Importantly, familial testing in this study also identified 33 not-at-risk relatives, thereby providing reassurance that they could safely discontinue ongoing cardiac monitoring and spare their children cardiac screening and genetic assessment.9 Nonetheless, Dr. Ware cautions that family histories are dynamic, and the indications for testing affected family members change as other relatives are diagnosed with HCM. Consequently, it is essential to address family history at each clinic visit and update screening recommendations accordingly. Genetic counselors can help collect family medical information and appropriately adjust screening recommendations.

Ongoing cardiac surveillance can be discontinued only when the specific genetic cause of HCM in the family is identified and the at-risk relative does not have the mutation.

Because the two siblings who are HCM mutation-positive have a 90 percent chance of developing the disease at some point in their lives, ongoing cardiac surveillance by echocardiography is recommended, with annual screening during puberty. The father undergoes cardiopulmonary stress testing, begins beta-blocker therapy, and will be followed by a cardiologist.

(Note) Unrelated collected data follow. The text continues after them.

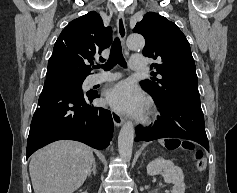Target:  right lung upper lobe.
<instances>
[{"instance_id":"1","label":"right lung upper lobe","mask_w":237,"mask_h":193,"mask_svg":"<svg viewBox=\"0 0 237 193\" xmlns=\"http://www.w3.org/2000/svg\"><path fill=\"white\" fill-rule=\"evenodd\" d=\"M112 42V30L105 28L94 11L71 21L55 42L47 71L57 70L86 78L92 70L94 55L100 54Z\"/></svg>"}]
</instances>
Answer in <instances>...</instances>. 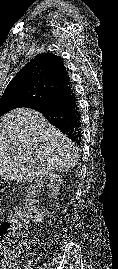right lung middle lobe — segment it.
I'll list each match as a JSON object with an SVG mask.
<instances>
[{
	"label": "right lung middle lobe",
	"mask_w": 118,
	"mask_h": 269,
	"mask_svg": "<svg viewBox=\"0 0 118 269\" xmlns=\"http://www.w3.org/2000/svg\"><path fill=\"white\" fill-rule=\"evenodd\" d=\"M32 99V96L26 94L13 93L2 95L0 98V117L12 109L27 107Z\"/></svg>",
	"instance_id": "obj_1"
}]
</instances>
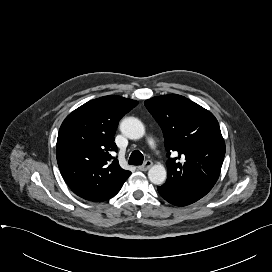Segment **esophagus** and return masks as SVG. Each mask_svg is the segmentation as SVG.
Here are the masks:
<instances>
[{"label":"esophagus","mask_w":272,"mask_h":272,"mask_svg":"<svg viewBox=\"0 0 272 272\" xmlns=\"http://www.w3.org/2000/svg\"><path fill=\"white\" fill-rule=\"evenodd\" d=\"M152 166V162L150 160H147L143 165L139 166L138 169L140 171H147Z\"/></svg>","instance_id":"obj_1"}]
</instances>
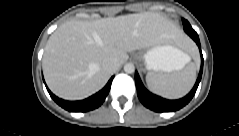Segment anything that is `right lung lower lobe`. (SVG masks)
Listing matches in <instances>:
<instances>
[{
    "mask_svg": "<svg viewBox=\"0 0 239 136\" xmlns=\"http://www.w3.org/2000/svg\"><path fill=\"white\" fill-rule=\"evenodd\" d=\"M112 80L113 77L108 81V83L102 90L81 101H66L60 99L48 89L46 84L45 85L52 99L62 108L70 112H86L98 108L104 102L106 96L110 91Z\"/></svg>",
    "mask_w": 239,
    "mask_h": 136,
    "instance_id": "98d812e1",
    "label": "right lung lower lobe"
}]
</instances>
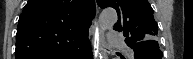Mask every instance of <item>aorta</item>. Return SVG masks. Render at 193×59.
I'll use <instances>...</instances> for the list:
<instances>
[{
  "mask_svg": "<svg viewBox=\"0 0 193 59\" xmlns=\"http://www.w3.org/2000/svg\"><path fill=\"white\" fill-rule=\"evenodd\" d=\"M117 13L114 9H105L101 12L99 16V27L102 32L112 28L114 24L117 22ZM101 57L105 59L108 57L106 52L105 44H102V52L100 54Z\"/></svg>",
  "mask_w": 193,
  "mask_h": 59,
  "instance_id": "1",
  "label": "aorta"
}]
</instances>
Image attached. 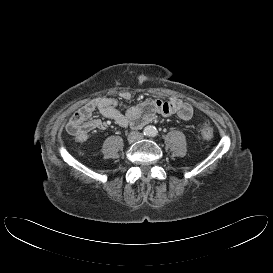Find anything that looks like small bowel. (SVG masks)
<instances>
[{
  "mask_svg": "<svg viewBox=\"0 0 273 273\" xmlns=\"http://www.w3.org/2000/svg\"><path fill=\"white\" fill-rule=\"evenodd\" d=\"M124 99L130 100L128 93L123 95ZM120 102L114 98L99 97L83 105L71 116L67 124L68 132L79 142L88 139L92 130H104L107 123L93 117L98 110L102 116L113 120L121 127L141 128L152 121L156 114L163 116L177 115L182 120H189L193 115L192 106L178 98L168 101L146 100L142 103L129 106L124 112L120 111Z\"/></svg>",
  "mask_w": 273,
  "mask_h": 273,
  "instance_id": "obj_1",
  "label": "small bowel"
}]
</instances>
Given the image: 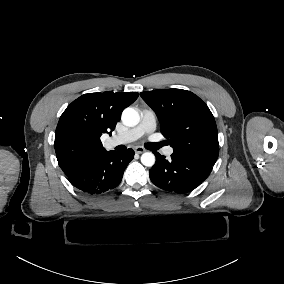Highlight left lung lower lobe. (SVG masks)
Returning <instances> with one entry per match:
<instances>
[{"instance_id":"left-lung-lower-lobe-1","label":"left lung lower lobe","mask_w":284,"mask_h":284,"mask_svg":"<svg viewBox=\"0 0 284 284\" xmlns=\"http://www.w3.org/2000/svg\"><path fill=\"white\" fill-rule=\"evenodd\" d=\"M157 161L149 170L151 181L169 192L187 193L201 184L212 166L201 160L173 153L171 159L155 152Z\"/></svg>"}]
</instances>
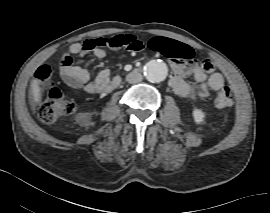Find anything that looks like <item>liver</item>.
I'll return each instance as SVG.
<instances>
[{"label": "liver", "mask_w": 270, "mask_h": 213, "mask_svg": "<svg viewBox=\"0 0 270 213\" xmlns=\"http://www.w3.org/2000/svg\"><path fill=\"white\" fill-rule=\"evenodd\" d=\"M39 80L37 79H34L31 83V88H32V94L34 96V101L36 103H39L40 102V99H41V92H40V88L38 87L39 85Z\"/></svg>", "instance_id": "liver-1"}]
</instances>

In children with HCM, outcomes primarily depend on cause and age. Children who present before one year of age have the broadest spectrum of causes and the poorest outcomes,10 primarily attributable to the high incidence of inborn errors of metabolism and neuromuscular disease in this patient population.4 Mortality among those diagnosed after infancy is comparable to that for adults. Results from an Australian population-based study of 80 children aged zero to 10 years at diagnosis showed that 83 and 76 percent were alive and had not undergone transplantation five and 10 years after presentation, respectively, and that familial HCM was predictive of survival.11

“HCM can profoundly affect an individual’s quality of life, ” Dr. Ware concludes. “A multidisciplinary approach to diagnosis and management that involves cardiovascular genetics and pediatric cardiology is key to alleviating symptoms and lowering the risk of sudden life-threatening events.”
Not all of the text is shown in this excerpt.